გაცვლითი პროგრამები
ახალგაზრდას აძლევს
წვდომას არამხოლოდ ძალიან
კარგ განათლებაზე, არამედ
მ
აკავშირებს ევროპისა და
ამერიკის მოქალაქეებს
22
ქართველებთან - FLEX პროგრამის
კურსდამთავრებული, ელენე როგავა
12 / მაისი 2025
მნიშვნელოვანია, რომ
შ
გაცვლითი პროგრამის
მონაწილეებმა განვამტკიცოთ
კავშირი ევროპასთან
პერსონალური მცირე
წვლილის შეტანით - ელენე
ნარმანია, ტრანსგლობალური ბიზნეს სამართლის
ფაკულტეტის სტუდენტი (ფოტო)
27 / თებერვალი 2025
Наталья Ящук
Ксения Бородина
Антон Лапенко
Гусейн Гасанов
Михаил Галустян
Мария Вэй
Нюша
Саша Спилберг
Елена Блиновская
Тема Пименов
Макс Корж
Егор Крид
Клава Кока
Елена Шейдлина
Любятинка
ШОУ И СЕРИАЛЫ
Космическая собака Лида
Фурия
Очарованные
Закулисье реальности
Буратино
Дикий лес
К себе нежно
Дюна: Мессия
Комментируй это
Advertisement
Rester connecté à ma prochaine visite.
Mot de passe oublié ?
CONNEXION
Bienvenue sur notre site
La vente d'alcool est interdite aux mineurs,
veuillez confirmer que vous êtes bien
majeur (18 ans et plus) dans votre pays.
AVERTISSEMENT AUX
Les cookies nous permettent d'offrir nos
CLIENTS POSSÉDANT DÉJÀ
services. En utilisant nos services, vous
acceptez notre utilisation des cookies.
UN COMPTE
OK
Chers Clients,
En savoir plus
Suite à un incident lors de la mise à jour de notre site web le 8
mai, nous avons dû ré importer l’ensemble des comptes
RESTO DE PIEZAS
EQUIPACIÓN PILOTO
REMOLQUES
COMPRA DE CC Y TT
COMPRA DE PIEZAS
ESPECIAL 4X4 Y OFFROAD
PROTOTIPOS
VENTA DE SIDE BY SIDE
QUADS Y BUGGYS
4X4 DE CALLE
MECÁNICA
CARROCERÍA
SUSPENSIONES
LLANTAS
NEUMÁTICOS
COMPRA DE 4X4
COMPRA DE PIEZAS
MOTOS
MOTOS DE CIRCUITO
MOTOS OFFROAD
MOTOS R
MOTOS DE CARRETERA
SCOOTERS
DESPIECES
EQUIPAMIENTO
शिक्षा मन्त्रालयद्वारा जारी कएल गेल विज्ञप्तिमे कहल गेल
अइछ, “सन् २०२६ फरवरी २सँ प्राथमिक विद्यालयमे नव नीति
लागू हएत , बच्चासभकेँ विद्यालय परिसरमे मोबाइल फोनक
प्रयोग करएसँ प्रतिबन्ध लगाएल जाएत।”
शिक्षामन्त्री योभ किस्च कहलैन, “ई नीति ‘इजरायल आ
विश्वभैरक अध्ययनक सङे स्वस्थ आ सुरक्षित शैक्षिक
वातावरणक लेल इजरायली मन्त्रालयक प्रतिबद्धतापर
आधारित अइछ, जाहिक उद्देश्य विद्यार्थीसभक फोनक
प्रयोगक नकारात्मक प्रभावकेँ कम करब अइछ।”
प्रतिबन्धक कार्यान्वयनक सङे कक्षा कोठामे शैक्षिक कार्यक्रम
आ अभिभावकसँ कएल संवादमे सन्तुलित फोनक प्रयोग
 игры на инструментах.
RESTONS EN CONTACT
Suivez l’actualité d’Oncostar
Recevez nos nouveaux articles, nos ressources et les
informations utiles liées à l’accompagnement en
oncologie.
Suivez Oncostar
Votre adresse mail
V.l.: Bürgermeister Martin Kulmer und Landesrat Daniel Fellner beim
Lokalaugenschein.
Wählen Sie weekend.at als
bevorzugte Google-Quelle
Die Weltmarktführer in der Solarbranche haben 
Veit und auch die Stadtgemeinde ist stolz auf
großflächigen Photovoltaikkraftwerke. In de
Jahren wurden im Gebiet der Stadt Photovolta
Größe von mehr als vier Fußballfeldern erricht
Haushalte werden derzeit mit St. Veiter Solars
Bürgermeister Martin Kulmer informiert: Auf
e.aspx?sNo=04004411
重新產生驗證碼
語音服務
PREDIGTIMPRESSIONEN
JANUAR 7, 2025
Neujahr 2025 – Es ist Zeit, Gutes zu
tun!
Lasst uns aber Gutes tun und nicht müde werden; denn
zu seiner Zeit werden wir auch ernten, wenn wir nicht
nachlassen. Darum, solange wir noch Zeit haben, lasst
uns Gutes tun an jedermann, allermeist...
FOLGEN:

☆ ☆ ☆ ☆ ☆

**WHAT TO DO:** Turn every line of the records above into a Markdown table with the columns Row and Line, numbering the rows in order and leaving out blank lines.

**THE COMPLETED TASK:**
| Row | Line |
|---|---|
| 1 | გაცვლითი პროგრამები |
| 2 | ახალგაზრდას აძლევს |
| 3 | წვდომას არამხოლოდ ძალიან |
| 4 | კარგ განათლებაზე, არამედ |
| 5 | მ |
| 6 | აკავშირებს ევროპისა და |
| 7 | ამერიკის მოქალაქეებს |
| 8 | 22 |
| 9 | ქართველებთან - FLEX პროგრამის |
| 10 | კურსდამთავრებული, ელენე როგავა |
| 11 | 12 / მაისი 2025 |
| 12 | მნიშვნელოვანია, რომ |
| 13 | შ |
| 14 | გაცვლითი პროგრამის |
| 15 | მონაწილეებმა განვამტკიცოთ |
| 16 | კავშირი ევროპასთან |
| 17 | პერსონალური მცირე |
| 18 | წვლილის შეტანით - ელენე |
| 19 | ნარმანია, ტრანსგლობალური ბიზნეს სამართლის |
| 20 | ფაკულტეტის სტუდენტი (ფოტო) |
| 21 | 27 / თებერვალი 2025 |
| 22 | Наталья Ящук |
| 23 | Ксения Бородина |
| 24 | Антон Лапенко |
| 25 | Гусейн Гасанов |
| 26 | Михаил Галустян |
| 27 | Мария Вэй |
| 28 | Нюша |
| 29 | Саша Спилберг |
| 30 | Елена Блиновская |
| 31 | Тема Пименов |
| 32 | Макс Корж |
| 33 | Егор Крид |
| 34 | Клава Кока |
| 35 | Елена Шейдлина |
| 36 | Любятинка |
| 37 | ШОУ И СЕРИАЛЫ |
| 38 | Космическая собака Лида |
| 39 | Фурия |
| 40 | Очарованные |
| 41 | Закулисье реальности |
| 42 | Буратино |
| 43 | Дикий лес |
| 44 | К себе нежно |
| 45 | Дюна: Мессия |
| 46 | Комментируй это |
| 47 | Advertisement |
| 48 | Rester connecté à ma prochaine visite. |
| 49 | Mot de passe oublié ? |
| 50 | CONNEXION |
| 51 | Bienvenue sur notre site |
| 52 | La vente d'alcool est interdite aux mineurs, |
| 53 | veuillez confirmer que vous êtes bien |
| 54 | majeur (18 ans et plus) dans votre pays. |
| 55 | AVERTISSEMENT AUX |
| 56 | Les cookies nous permettent d'offrir nos |
| 57 | CLIENTS POSSÉDANT DÉJÀ |
| 58 | services. En utilisant nos services, vous |
| 59 | acceptez notre utilisation des cookies. |
| 60 | UN COMPTE |
| 61 | OK |
| 62 | Chers Clients, |
| 63 | En savoir plus |
| 64 | Suite à un incident lors de la mise à jour de notre site web le 8 |
| 65 | mai, nous avons dû ré importer l’ensemble des comptes |
| 66 | RESTO DE PIEZAS |
| 67 | EQUIPACIÓN PILOTO |
| 68 | REMOLQUES |
| 69 | COMPRA DE CC Y TT |
| 70 | COMPRA DE PIEZAS |
| 71 | ESPECIAL 4X4 Y OFFROAD |
| 72 | PROTOTIPOS |
| 73 | VENTA DE SIDE BY SIDE |
| 74 | QUADS Y BUGGYS |
| 75 | 4X4 DE CALLE |
| 76 | MECÁNICA |
| 77 | CARROCERÍA |
| 78 | SUSPENSIONES |
| 79 | LLANTAS |
| 80 | NEUMÁTICOS |
| 81 | COMPRA DE 4X4 |
| 82 | COMPRA DE PIEZAS |
| 83 | MOTOS |
| 84 | MOTOS DE CIRCUITO |
| 85 | MOTOS OFFROAD |
| 86 | MOTOS R |
| 87 | MOTOS DE CARRETERA |
| 88 | SCOOTERS |
| 89 | DESPIECES |
| 90 | EQUIPAMIENTO |
| 91 | शिक्षा मन्त्रालयद्वारा जारी कएल गेल विज्ञप्तिमे कहल गेल |
| 92 | अइछ, “सन् २०२६ फरवरी २सँ प्राथमिक विद्यालयमे नव नीति |
| 93 | लागू हएत , बच्चासभकेँ विद्यालय परिसरमे मोबाइल फोनक |
| 94 | प्रयोग करएसँ प्रतिबन्ध लगाएल जाएत।” |
| 95 | शिक्षामन्त्री योभ किस्च कहलैन, “ई नीति ‘इजरायल आ |
| 96 | विश्वभैरक अध्ययनक सङे स्वस्थ आ सुरक्षित शैक्षिक |
| 97 | वातावरणक लेल इजरायली मन्त्रालयक प्रतिबद्धतापर |
| 98 | आधारित अइछ, जाहिक उद्देश्य विद्यार्थीसभक फोनक |
| 99 | प्रयोगक नकारात्मक प्रभावकेँ कम करब अइछ।” |
| 100 | प्रतिबन्धक कार्यान्वयनक सङे कक्षा कोठामे शैक्षिक कार्यक्रम |
| 101 | आ अभिभावकसँ कएल संवादमे सन्तुलित फोनक प्रयोग |
| 102 |  игры на инструментах. |
| 103 | RESTONS EN CONTACT |
| 104 | Suivez l’actualité d’Oncostar |
| 105 | Recevez nos nouveaux articles, nos ressources et les |
| 106 | informations utiles liées à l’accompagnement en |
| 107 | oncologie. |
| 108 | Suivez Oncostar |
| 109 | Votre adresse mail |
| 110 | V.l.: Bürgermeister Martin Kulmer und Landesrat Daniel Fellner beim |
| 111 | Lokalaugenschein. |
| 112 | Wählen Sie weekend.at als |
| 113 | bevorzugte Google-Quelle |
| 114 | Die Weltmarktführer in der Solarbranche haben  |
| 115 | Veit und auch die Stadtgemeinde ist stolz auf |
| 116 | großflächigen Photovoltaikkraftwerke. In de |
| 117 | Jahren wurden im Gebiet der Stadt Photovolta |
| 118 | Größe von mehr als vier Fußballfeldern erricht |
| 119 | Haushalte werden derzeit mit St. Veiter Solars |
| 120 | Bürgermeister Martin Kulmer informiert: Auf |
| 121 | e.aspx?sNo=04004411 |
| 122 | 重新產生驗證碼 |
| 123 | 語音服務 |
| 124 | PREDIGTIMPRESSIONEN |
| 125 | JANUAR 7, 2025 |
| 126 | Neujahr 2025 – Es ist Zeit, Gutes zu |
| 127 | tun! |
| 128 | Lasst uns aber Gutes tun und nicht müde werden; denn |
| 129 | zu seiner Zeit werden wir auch ernten, wenn wir nicht |
| 130 | nachlassen. Darum, solange wir noch Zeit haben, lasst |
| 131 | uns Gutes tun an jedermann, allermeist... |
| 132 | FOLGEN: |